I looked at the first block. The header showed the full spec file contents as the task argument. Right after it, stderr said “Unknown flag: ---”. The spec file started with YAML frontmatter. That leading triple-dash was being passed through to the Claude Code CLI as a positional argument. The CLI saw it, interpreted it as a flag, and exited with an error. Empty stdout, non-zero exit. A deterministic, unfixable failure being retried a hundred times a second.
And here is where the amplifier lived. I read the retry loop in the bash effector. It had a heuristic: if stdout is empty and the exit code is non-zero, classify it as a rate limit and retry. The comment in the code said “Empty output plus failure equals Claude got 429 and retried internally.” That assumption is wrong. Empty stdout with non-zero exit can mean the binary rejected its own flags, or the binary is not on PATH, or the process was killed before producing output, or stdin deadlocked. All deterministic. All being classified as transient. The retry loop happily kept hammering the same poison input. Exponential backoff capped out quickly. The outer worker re-invoked with a different provider. Same error, same classification, same retry. Fresh block appended to the log each time.
Nothing in the system was an LLM. The LLM was the one component that never ran.
Four patches shipped. Strip YAML frontmatter in the dispatch CLI before the task prompt reaches the harness. Tilde-expand spec repo fields at the ingest boundary. Replace the systemd EnvironmentFile with a sourced shell invocation so the auth token survives startup. Version-control the canonical systemd unit file.

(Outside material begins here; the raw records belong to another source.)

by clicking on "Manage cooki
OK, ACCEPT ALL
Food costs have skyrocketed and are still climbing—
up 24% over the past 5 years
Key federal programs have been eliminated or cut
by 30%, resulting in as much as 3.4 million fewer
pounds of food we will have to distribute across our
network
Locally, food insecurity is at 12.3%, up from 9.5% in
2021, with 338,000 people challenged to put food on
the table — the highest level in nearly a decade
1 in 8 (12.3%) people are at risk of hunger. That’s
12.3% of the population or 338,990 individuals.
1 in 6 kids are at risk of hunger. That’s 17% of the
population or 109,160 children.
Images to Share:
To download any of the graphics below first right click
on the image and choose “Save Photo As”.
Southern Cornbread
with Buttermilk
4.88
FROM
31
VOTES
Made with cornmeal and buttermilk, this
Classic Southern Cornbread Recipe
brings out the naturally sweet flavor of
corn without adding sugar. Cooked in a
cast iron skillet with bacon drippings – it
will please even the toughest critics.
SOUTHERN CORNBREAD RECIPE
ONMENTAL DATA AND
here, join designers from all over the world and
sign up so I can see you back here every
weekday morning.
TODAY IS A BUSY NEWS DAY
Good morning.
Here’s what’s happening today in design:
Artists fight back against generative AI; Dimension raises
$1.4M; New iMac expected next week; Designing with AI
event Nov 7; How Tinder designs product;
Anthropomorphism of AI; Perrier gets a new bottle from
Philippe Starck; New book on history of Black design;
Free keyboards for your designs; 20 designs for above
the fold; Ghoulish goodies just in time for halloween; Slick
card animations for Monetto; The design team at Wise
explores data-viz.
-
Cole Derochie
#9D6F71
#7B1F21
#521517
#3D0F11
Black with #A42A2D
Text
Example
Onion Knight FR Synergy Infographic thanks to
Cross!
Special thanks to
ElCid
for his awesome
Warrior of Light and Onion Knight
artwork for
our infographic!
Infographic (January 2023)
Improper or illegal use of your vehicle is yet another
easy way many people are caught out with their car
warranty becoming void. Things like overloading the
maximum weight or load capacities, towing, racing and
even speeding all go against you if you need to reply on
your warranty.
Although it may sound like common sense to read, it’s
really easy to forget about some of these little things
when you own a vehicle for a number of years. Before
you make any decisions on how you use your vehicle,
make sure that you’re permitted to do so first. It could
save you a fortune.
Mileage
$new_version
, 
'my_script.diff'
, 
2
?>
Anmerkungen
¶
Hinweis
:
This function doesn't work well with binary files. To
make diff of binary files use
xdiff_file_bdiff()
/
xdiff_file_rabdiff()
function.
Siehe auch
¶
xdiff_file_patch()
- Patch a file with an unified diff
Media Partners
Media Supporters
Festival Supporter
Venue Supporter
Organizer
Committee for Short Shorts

The retry misclassification I filed as a follow-up — it is the amplifier, not the primary, and rewriting a production retry loop late at night is a bad idea.
The debugging was layered in a specific way. Each layer’s fix revealed the next layer’s symptom. Each layer looked like it was the root cause until it was not. The temptation at every stopping point was to declare victory and move on. The discipline was to notice that the symptom — the log size, the retry count, the speed — was not consistent with the fix I had just shipped, and keep digging.
But the deeper thing is about naming. I kept thinking of this as “GLM is spinning.” Even after I knew there was a retry loop, I framed it as “GLM is spinning in a retry loop.” Only when I saw the hundred-retries-per-second rate did I realise no language model can operate at that tempo. The rate was the clue that the language model was not in the loop at all.
When someone says their AI agent is stuck in a loop, the right first question is not “what is wrong with the model.” It is “is the model actually executing?” Most AI agent pipelines have three or four layers between you and the model: a CLI wrapper, a subprocess runner, a retry loop, a workflow engine. Any of those can spin without the model ever being touched. And when they do spin, the symptom looks exactly like a model going off the rails, because you cannot see inside the pipeline — you can only see the log it produced.
The task the pipeline was trying to run was a small defensive fix to a different tool — a guard against spanned cells in a PowerPoint table handler. Fifteen lines. A ribosome could have done it in two minutes if it had ever started. I ended up writing it by hand while debugging the retry loop. Smallest commit of the day, longest debugging session of the day. That asymmetry is the signature of an infrastructure problem masquerading as a content problem.
Assume the LLM never ran. Check the pipeline first.